Bertrand Russell: What He Believed

Readers of this blog know that Bertrand Russell (1872 – 1970) is one of my intellectual heroes. In the video above, filmed when Russell was about ninety years old, he explains why he isn’t religious.

Of course, Russell knows that rational arguments will not convince most people—a fact I discovered teaching philosophy for many years. As I said many times people don’t want to know, they want to believe. And the belief in immortality has deep roots—it is based primarily on the fear of death. (For more Russell on religion see Why I Am Not a Christian, which I recommend highly.)

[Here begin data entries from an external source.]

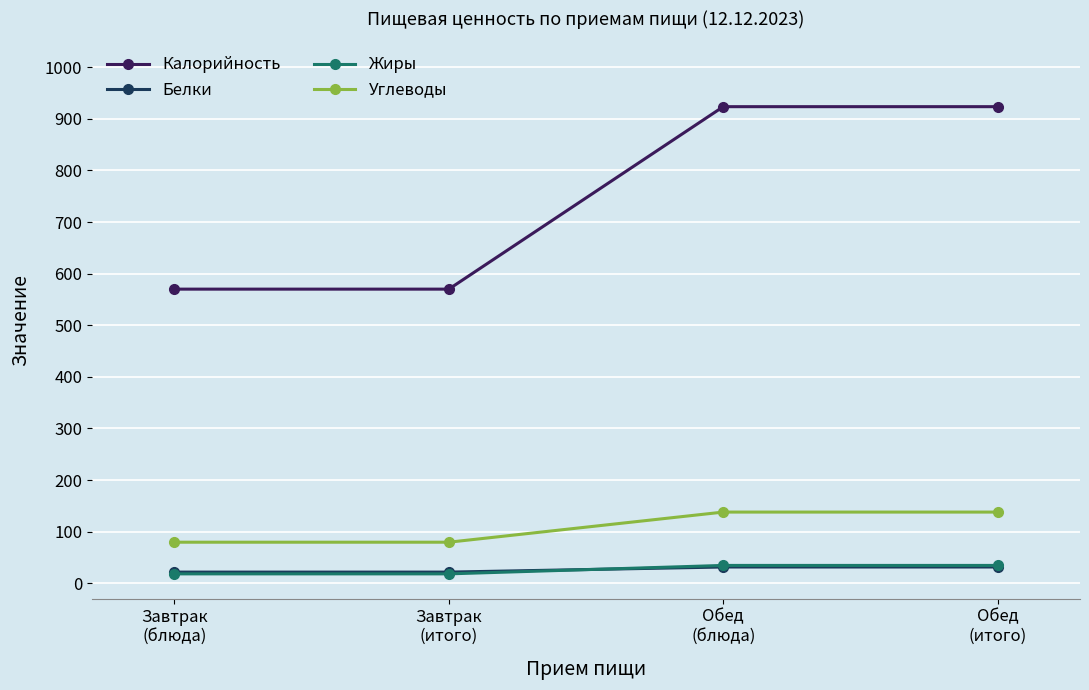

True or false: Белки and Углеводы intersect in this chart.

False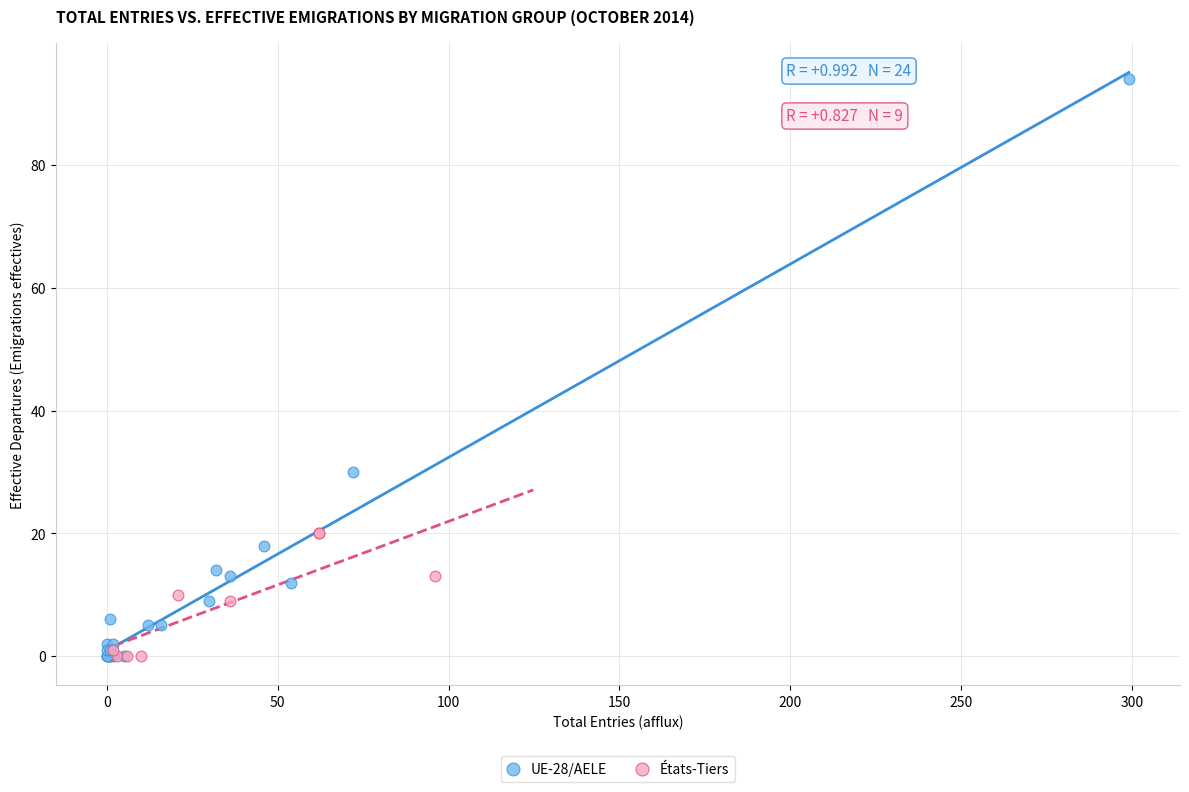

Which series reaches the maximum Y coordinate?

UE-28/AELE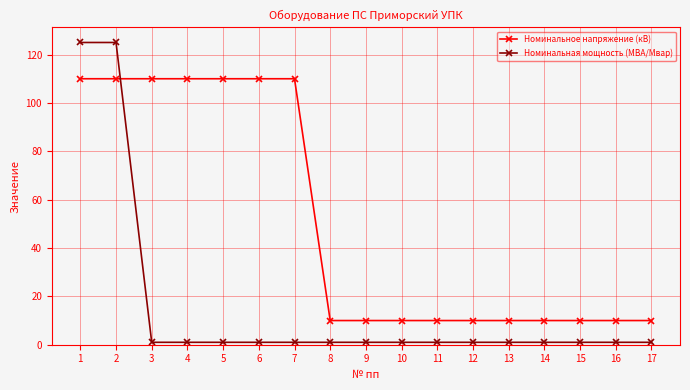

What is the maximum value shown in the chart?

125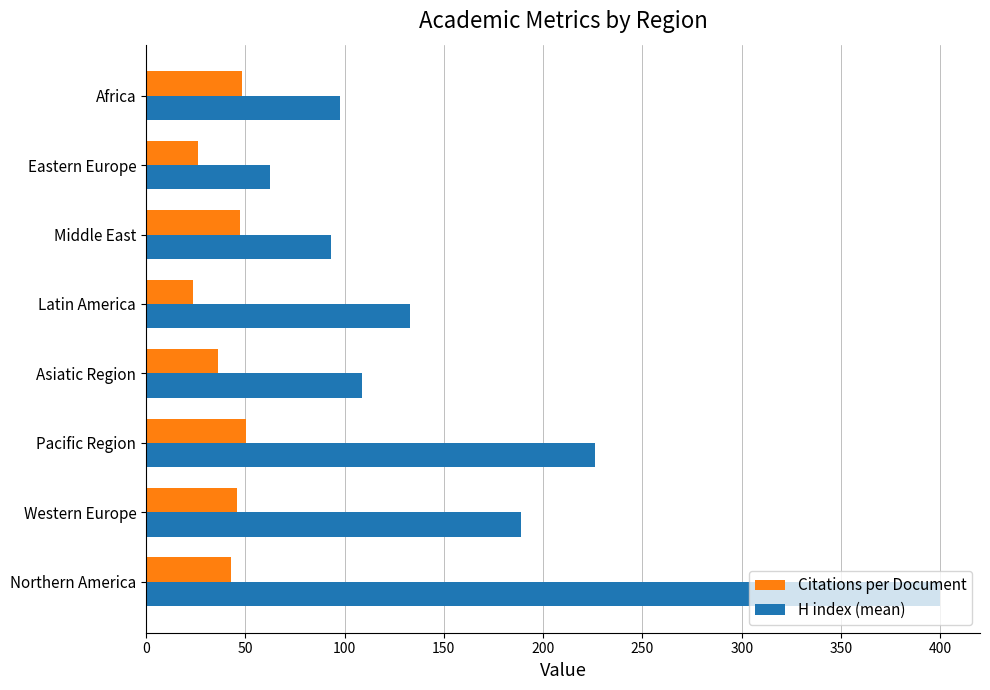

At which label is H index (mean) closest to 231?

Pacific Region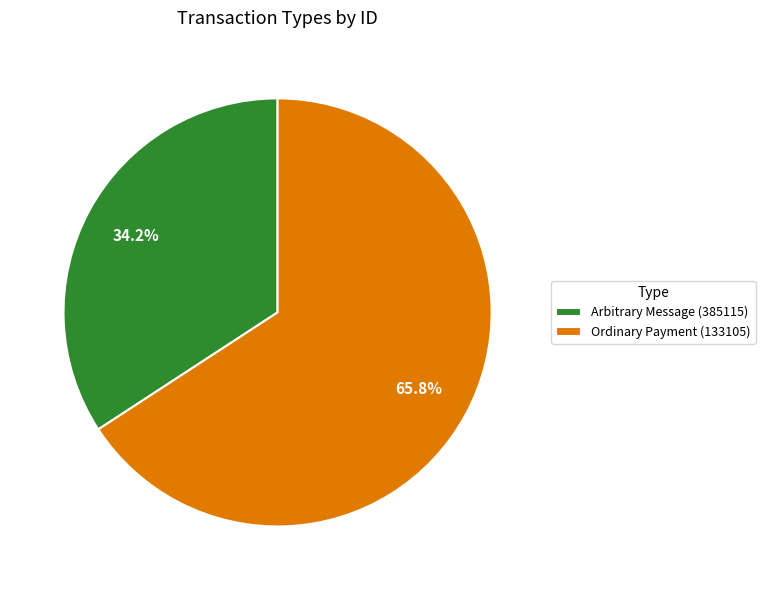

Which category has the smallest portion of the pie?

Arbitrary Message (385115)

Naturally, Russell’s views go beyond religion. He is probably the most important logician in the history of philosophy—the inventor/discoverer of symbolic logic without which we couldn’t have modern computing. Moreover, he was one of the world’s greatest mathematicians who is renowned for Russell’s paradox which showed that Cantor’s naive notions about mathematical sets led to contradictions. He also won a Nobel Prize for literature and published nearly 100 books, many of which are philosophical classics. His voluminous writings in logic, science, politics, and both popular and academic philosophy qualify him as one of the great thinkers in Western philosophy. In fact, a good case can be made that Russell was the greatest philosopher in the Western intellectual tradition.